═══ Records provided ═══
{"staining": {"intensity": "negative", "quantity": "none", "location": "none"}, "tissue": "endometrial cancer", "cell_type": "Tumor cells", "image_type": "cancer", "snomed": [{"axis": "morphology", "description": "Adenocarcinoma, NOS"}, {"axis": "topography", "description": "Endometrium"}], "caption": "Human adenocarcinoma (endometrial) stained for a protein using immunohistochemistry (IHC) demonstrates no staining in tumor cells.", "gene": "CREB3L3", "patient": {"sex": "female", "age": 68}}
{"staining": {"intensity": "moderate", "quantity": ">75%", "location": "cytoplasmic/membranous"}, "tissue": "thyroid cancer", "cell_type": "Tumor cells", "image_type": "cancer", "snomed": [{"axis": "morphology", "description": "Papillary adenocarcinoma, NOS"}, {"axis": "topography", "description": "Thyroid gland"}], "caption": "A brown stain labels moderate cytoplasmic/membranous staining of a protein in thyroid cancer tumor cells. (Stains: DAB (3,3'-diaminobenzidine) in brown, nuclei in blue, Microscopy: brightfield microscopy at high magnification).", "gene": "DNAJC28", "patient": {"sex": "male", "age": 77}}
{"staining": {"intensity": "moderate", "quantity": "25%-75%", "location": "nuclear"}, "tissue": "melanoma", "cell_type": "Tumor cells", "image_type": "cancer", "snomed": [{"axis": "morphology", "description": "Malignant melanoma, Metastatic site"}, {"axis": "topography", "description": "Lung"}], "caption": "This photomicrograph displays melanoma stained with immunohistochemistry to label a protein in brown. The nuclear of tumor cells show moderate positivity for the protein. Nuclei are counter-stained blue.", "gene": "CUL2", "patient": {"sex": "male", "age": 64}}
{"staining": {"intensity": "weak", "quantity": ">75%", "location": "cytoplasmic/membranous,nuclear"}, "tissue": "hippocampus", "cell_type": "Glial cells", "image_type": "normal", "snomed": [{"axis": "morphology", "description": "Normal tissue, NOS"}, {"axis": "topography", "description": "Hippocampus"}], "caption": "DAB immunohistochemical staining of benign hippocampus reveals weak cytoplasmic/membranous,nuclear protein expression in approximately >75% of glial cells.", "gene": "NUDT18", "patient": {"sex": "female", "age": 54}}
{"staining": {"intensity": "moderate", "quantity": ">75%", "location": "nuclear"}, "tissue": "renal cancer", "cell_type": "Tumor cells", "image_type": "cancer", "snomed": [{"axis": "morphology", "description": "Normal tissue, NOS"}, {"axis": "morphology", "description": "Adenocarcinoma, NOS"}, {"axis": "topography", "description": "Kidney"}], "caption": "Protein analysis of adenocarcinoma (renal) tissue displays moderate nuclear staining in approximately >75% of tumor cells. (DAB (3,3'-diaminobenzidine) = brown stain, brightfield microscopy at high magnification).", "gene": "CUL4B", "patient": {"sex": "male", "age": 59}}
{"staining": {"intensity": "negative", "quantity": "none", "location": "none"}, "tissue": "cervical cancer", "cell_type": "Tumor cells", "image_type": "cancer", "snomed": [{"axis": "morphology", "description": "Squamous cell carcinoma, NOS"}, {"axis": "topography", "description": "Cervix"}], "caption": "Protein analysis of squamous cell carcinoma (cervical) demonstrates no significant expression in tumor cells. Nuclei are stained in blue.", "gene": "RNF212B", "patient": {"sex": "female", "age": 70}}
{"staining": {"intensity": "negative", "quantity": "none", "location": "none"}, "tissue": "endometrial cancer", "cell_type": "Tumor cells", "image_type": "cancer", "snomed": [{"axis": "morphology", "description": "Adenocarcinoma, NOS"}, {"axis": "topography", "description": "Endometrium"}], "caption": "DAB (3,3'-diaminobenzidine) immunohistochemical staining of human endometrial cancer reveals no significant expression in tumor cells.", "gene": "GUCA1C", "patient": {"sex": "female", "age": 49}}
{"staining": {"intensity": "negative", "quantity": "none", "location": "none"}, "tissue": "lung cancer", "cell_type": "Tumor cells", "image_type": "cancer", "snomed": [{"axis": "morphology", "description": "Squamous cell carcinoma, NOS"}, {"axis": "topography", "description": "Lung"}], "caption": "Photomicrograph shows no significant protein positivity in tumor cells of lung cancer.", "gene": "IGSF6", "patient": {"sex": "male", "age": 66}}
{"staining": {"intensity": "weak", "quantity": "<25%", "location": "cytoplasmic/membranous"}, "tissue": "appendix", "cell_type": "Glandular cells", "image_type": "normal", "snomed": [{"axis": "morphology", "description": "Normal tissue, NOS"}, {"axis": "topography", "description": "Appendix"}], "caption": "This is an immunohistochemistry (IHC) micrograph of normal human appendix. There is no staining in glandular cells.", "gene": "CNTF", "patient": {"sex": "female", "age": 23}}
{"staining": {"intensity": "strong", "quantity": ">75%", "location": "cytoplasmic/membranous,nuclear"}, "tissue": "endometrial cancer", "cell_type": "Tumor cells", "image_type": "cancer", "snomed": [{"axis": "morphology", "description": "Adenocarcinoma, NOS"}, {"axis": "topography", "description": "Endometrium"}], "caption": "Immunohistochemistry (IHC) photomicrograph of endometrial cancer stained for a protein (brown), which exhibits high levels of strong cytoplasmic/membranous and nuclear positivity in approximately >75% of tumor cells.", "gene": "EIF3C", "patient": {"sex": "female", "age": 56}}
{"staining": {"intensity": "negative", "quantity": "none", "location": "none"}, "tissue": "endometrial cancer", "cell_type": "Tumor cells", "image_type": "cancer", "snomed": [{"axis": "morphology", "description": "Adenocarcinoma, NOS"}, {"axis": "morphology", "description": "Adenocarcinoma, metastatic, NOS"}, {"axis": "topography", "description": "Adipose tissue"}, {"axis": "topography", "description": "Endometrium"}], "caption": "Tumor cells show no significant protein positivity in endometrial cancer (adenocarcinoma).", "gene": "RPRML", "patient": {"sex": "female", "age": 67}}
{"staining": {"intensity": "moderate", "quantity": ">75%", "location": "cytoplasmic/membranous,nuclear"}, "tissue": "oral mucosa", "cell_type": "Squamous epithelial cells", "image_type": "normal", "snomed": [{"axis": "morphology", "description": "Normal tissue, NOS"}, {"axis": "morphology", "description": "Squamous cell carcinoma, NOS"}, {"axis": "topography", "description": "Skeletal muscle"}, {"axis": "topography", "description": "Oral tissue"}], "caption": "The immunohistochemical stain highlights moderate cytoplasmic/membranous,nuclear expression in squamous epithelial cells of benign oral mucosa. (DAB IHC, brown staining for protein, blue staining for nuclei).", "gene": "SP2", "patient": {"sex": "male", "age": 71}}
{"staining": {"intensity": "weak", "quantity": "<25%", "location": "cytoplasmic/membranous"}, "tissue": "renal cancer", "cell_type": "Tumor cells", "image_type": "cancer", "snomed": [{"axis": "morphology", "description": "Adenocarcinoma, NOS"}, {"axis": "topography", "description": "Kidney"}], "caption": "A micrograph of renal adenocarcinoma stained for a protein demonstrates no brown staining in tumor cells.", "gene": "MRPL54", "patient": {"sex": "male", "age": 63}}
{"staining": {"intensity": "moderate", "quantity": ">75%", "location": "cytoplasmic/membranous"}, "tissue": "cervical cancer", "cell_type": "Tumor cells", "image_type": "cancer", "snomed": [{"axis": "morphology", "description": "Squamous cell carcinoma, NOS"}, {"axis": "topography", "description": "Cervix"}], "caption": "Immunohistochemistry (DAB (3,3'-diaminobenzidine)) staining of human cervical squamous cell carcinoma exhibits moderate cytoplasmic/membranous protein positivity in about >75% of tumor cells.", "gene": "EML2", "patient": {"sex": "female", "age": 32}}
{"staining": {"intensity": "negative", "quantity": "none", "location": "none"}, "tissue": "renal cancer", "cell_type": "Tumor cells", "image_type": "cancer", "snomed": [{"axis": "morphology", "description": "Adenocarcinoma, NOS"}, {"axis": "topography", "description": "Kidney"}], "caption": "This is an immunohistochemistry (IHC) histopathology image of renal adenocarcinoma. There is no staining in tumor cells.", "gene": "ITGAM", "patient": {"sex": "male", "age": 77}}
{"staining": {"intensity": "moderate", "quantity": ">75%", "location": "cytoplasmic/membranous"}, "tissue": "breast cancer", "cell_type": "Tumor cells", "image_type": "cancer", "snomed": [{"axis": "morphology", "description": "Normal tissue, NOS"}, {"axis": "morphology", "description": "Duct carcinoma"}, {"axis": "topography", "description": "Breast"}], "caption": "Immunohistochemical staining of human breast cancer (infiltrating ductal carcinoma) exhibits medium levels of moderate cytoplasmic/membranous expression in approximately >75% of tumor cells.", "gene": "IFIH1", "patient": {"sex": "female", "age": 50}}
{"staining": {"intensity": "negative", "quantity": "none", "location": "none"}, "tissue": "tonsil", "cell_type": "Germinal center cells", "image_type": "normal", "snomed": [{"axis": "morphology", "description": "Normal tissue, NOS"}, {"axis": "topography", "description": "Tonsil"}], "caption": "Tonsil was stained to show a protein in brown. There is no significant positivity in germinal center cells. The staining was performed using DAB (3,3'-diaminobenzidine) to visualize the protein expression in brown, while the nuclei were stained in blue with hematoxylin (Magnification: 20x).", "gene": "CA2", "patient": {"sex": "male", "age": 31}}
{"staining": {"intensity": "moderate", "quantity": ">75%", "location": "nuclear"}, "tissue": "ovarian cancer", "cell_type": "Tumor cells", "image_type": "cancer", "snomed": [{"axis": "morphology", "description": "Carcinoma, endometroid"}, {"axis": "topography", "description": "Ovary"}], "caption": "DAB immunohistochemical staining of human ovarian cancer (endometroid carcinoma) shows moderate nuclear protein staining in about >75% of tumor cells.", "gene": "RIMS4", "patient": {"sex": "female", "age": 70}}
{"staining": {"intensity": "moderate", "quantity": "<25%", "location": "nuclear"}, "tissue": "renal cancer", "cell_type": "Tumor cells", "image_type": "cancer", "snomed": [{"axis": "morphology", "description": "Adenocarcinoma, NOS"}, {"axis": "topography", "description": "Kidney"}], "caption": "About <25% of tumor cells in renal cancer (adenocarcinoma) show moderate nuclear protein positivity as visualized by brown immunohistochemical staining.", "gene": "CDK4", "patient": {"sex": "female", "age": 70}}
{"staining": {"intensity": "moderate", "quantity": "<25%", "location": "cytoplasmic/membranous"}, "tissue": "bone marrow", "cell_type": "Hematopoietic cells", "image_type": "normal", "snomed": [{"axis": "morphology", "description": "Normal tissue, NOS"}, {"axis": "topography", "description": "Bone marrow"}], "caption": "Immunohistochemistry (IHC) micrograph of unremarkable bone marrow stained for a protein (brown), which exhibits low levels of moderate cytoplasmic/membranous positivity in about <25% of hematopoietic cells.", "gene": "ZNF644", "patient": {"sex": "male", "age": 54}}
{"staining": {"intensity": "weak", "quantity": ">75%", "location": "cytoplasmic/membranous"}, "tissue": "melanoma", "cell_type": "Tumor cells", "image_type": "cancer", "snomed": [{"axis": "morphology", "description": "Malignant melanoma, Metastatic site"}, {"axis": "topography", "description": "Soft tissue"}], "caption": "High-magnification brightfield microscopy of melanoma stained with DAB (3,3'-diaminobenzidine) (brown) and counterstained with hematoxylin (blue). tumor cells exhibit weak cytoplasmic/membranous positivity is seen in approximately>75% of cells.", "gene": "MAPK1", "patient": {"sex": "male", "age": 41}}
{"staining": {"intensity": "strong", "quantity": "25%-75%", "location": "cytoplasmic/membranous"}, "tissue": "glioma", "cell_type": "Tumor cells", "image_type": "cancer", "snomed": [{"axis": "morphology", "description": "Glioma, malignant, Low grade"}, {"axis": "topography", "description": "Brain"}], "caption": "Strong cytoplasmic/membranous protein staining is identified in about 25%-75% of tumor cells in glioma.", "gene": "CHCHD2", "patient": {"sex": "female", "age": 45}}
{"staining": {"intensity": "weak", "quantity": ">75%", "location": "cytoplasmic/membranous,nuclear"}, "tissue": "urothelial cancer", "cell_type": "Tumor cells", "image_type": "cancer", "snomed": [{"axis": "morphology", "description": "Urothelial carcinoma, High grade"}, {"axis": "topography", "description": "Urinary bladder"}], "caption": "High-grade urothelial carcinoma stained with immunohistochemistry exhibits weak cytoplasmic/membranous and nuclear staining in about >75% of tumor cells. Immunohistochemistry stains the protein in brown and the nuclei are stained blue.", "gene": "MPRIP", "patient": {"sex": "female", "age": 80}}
═══
> [Directions for this task]:
Your answer should consist solely of the lines above from the line with "was stained to" to the line with "of human ovarian", both included, reproduced exactly.

> [Worked solution]:
{"staining": {"intensity": "negative", "quantity": "none", "location": "none"}, "tissue": "tonsil", "cell_type": "Germinal center cells", "image_type": "normal", "snomed": [{"axis": "morphology", "description": "Normal tissue, NOS"}, {"axis": "topography", "description": "Tonsil"}], "caption": "Tonsil was stained to show a protein in brown. There is no significant positivity in germinal center cells. The staining was performed using DAB (3,3'-diaminobenzidine) to visualize the protein expression in brown, while the nuclei were stained in blue with hematoxylin (Magnification: 20x).", "gene": "CA2", "patient": {"sex": "male", "age": 31}}
{"staining": {"intensity": "moderate", "quantity": ">75%", "location": "nuclear"}, "tissue": "ovarian cancer", "cell_type": "Tumor cells", "image_type": "cancer", "snomed": [{"axis": "morphology", "description": "Carcinoma, endometroid"}, {"axis": "topography", "description": "Ovary"}], "caption": "DAB immunohistochemical staining of human ovarian cancer (endometroid carcinoma) shows moderate nuclear protein staining in about >75% of tumor cells.", "gene": "RIMS4", "patient": {"sex": "female", "age": 70}}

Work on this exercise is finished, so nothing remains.